COLUMN Een warme stal is gerieflijker dan een koude herberg

Het aantal zelfmoorden is in de afgelopen jaren enorm gestegen, met name onder mensen met een bijstands- of arbeidsongeschiktheidsuitkering.[1] Waar voorheen gedacht werd dat alleenstaande mannen een hoger risico liepen op zelfmoord, blijkt nu dat het hebben van een uitkering een doorslaggevende factor is: bij mannen (4,5 keer vaker dan mensen met een baan) en zelfs nog meer bij vrouwen (ruim 6 keer vaker). Zorgt het niet-hebben van werk voor suïcidale gevoelens of leiden depressieve gedachten tot verlies van je werk? Volgens onderzoekster Renske Gilissen van GGD Den Haag is niet te zeggen wat precies oorzaak en wat gevolg is.
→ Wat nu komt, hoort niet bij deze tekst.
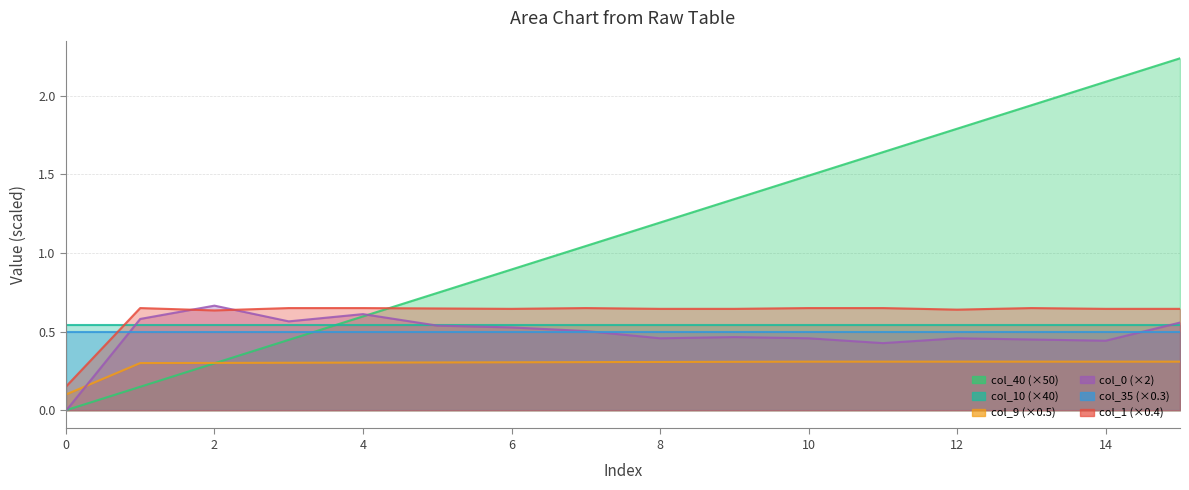

Where do col_9 and col_40 first cross each other?

2 and 3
De onderzoekster, daarin gesteund door de Wereld Gezondheidsorganisatie, pleit ervoor dat  ‘poortwachters’ als medewerkers van de sociale diensten beter gaan letten op signalen van suïcidaliteit en mensen tijdig doorverwijzen naar hulpverlening.

Hoe groter de sociale ongelijkheid, hoe groter de maatschappelijke problemen

Hoezeer deze mensen ook hulp nodig hebben[2] – het heeft wel degelijk zin om iets beter naar de oorzaken te kijken. Op de jaarlijkse lezing van de Wetenschappelijke Raad voor het Regeringsbeleid hield de Britse hoogleraar sociale epidemiologie Richard Wilkinson onlangs een lezing over ongelijkheid in hoogontwikkelde samenlevingen. Als je deze samenlevingen naar inkomen per hoofd van de bevolking bekijkt (het gemiddelde inkomen dus) dan zie je niets bijzonders. Maar wanneer je ze beziet in het licht van de inkomensverdeling over de samenleving, dan ontstaat een heel specifiek patroon dat in alle onderzochte (hoogontwikkelde) landen terugkeert. Naarmate het verschil in inkomen tussen de rijkste 20 procent en de armste 20 procent groter wordt, heeft een samenleving steevast te kampen met meer en ernstiger sociale problemen op het gebied van criminaliteit, geestelijke gezondheid, babysterfte, obesitas, tienerzwangerschappen, lagere sociale mobiliteit, aandeel van mensen in gevangenissen, zelfmoord, kennispeil, verslaving, lager vertrouwen in de medemens, enzovoorts. De cijfers uit onderzoeken naar deze maatschappelijke problemen (verkregen uit eindeloze hoeveelheden onafhankelijk onderzoek van erkende internationale instituten zoals de Verenigde Naties en de Wereldbank) laten steevast hetzelfde patroon zien. Hoe groter de ongelijkheid, hoe meer en ernstiger de problemen.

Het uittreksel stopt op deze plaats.